NADINE GREVE: Zu achtzig Prozent werden Frauen zu Beginn von ihrem Zuhälter vergewaltigt, um "willenlos" gemacht zu werden. Es gibt natürlich auch Zuhälter, bei denen sich ein "einvernehmliches Arbeitsverhältnis" entwickelt. Der Prozess des Willenbrechens geht gleichzeitig mit einer Abspaltung vom eigenen Ich einher, wenn auch unbewusst. Man verleugnet das und will es gar nicht wissen, und das ist auch der Grund, warum ein Großteil der Prostituierten - 95 bis 97 Prozent, schätze ich -in großen Mengen Drogen und Alkohol konsumiert, um überhaupt damit fertig zu werden. Ich hatte Kolleginnen, die saßen im Laden und haben ihren Zuhälter angerufen und gefragt, ob sie mal auf die Toilette dürfen. Die haben überhaupt keinen eigenen Willen mehr. Und irgendwann kommen sie da nicht mehr raus.

T.D.F.: Sie berichten, dass viele Frauen aus Osteuropa und (illegale) Migrantinnen häufig mit fingierten Stellenanzeigen nach Deutschland gelockt werden. Die Frauen erhoffen sich ein besseres Leben in Wohlstand, stattdessen landen sie quasi als Sklavinnen in der Prostitution. Was macht es den Frauen so schwer, zu fliehen und in ihre Heimatländer zurückzukehren?
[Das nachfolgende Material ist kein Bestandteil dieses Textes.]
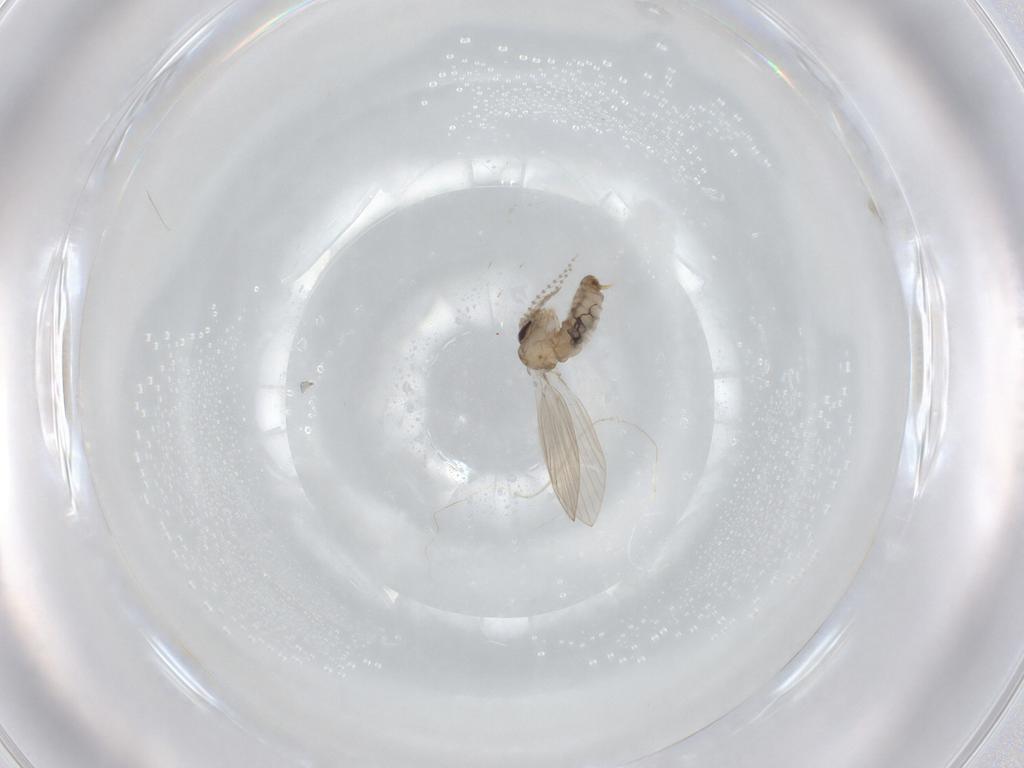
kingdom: Animalia
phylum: Arthropoda
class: Insecta
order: Diptera
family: Psychodidae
NADINE GREVE: Diese Frauen werden mit Drogen, Alkohol und Vergewaltigungen gefügig gemacht und zur Prostitution gezwungen. Die Betroffenen werden eingeschüchtert, so dass sie nichts unternehmen. Sie versuchen nicht zu fliehen, gehen auch nicht zur Polizei, sie haben ja auch kein Vertrauen. Die Frauen aus den osteuropäischen Ländern kennen es so, dass die Polizei und die Justiz korrupt sind. Sie denken dann, dass es in Deutschland genauso ist. Ihre mangelnden Deutschkenntnisse erschweren die Sache unglaublich. Und selbst wenn es dann mal zu einer Razzia kommt, und die Polizei erwischt illegale Prostituierte, selbst dann möchten sie keine Aussage machen, weil sie so eine Angst vor Repressalien an ihrer eigenen Person oder an ihrer Familie (im Heimatland) haben. Sie möchten dann einfach nur in ihre Länder zurück und nichts hören und nichts sehen.

T.D.F.: Sie wollten zunächst nicht freiwillig aus dem Bordell gehen. Warum fiel es Ihnen schwer, auszusteigen und das Relax zu verlassen?
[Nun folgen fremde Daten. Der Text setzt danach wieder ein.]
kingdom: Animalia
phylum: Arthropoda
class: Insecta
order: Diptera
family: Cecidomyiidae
NADINE GREVE: Die Leute, die sich im Rotlichtmilieu befinden, das sind Menschen, die schon in ihrer Kindheit Vernachlässigungen oder Misshandlungen erlebt haben und die jetzt im Rotlichtmilieu diesen Zusammenhalt, dieses Familiäre suchen, auch wenn es nur nach Außen den Anschein macht, als gäbe es das. Sie schätzen das und es hält sie da. Und bei mir war es genauso. Ich hatte sonst niemanden. Die Leute in diesem Nachtclub waren mein Familienersatz.
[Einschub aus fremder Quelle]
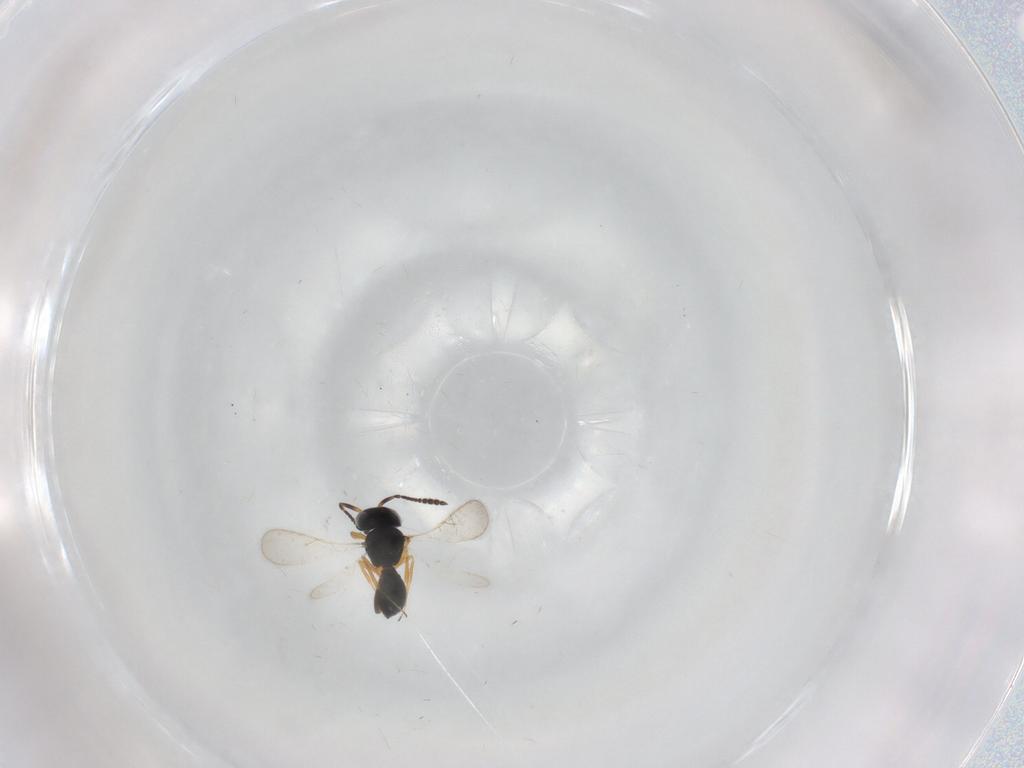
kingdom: Animalia
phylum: Arthropoda
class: Insecta
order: Hymenoptera
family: Scelionidae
T.D.F.: Es wird geschätzt, dass pro Tag mehr als eine Million Freier eine Prostituierte aufsuchen. Viele Männer würden nicht zugeben, dass sie sich Sex kaufen - die Scham ist groß. Gehen die Freier unterschiedlich offen mit ihrem Handeln um?

NADINE GREVE: Generell vorab: Männer sind feige. Wenn es nach den Angaben der Männer ginge, gäbe es in Deutschland keine Prostitution, weil kein Mann sagt: "Ich habe es nötig, mir in einem Bordell Sex zu kaufen." Nun boomt diese Branche aber so dermaßen, dass irgendwelche Leute ja doch hingehen müssen. Ich denke, die "normalen Freier" verheimlichen den Besuch bei einer Prostituierten. Die "Kokskonsumenten" und die "Psychopathen" brüsten sich eher damit und stellen es auch gerne so dar: "Ich habe nicht die Dienstleistung der Prostituierten gekauft, sondern ich habe die Prostituierte gekauft und konnte mit der machen, was ich wollte."


Anmerkung:
Das ausführliche Interview sowie die Positionen von TERRE DES FEMMES zum Thema können Sie unter www.frauenrechte.de in der Rubrik Arbeitsgruppen "AG Frauenhandel & Prostitution" nachlesen.


Zur Autorin:
Anne Petersen arbeitet als Referentin für Öffentlichkeitsarbeit bei TERRE DES FEMMES.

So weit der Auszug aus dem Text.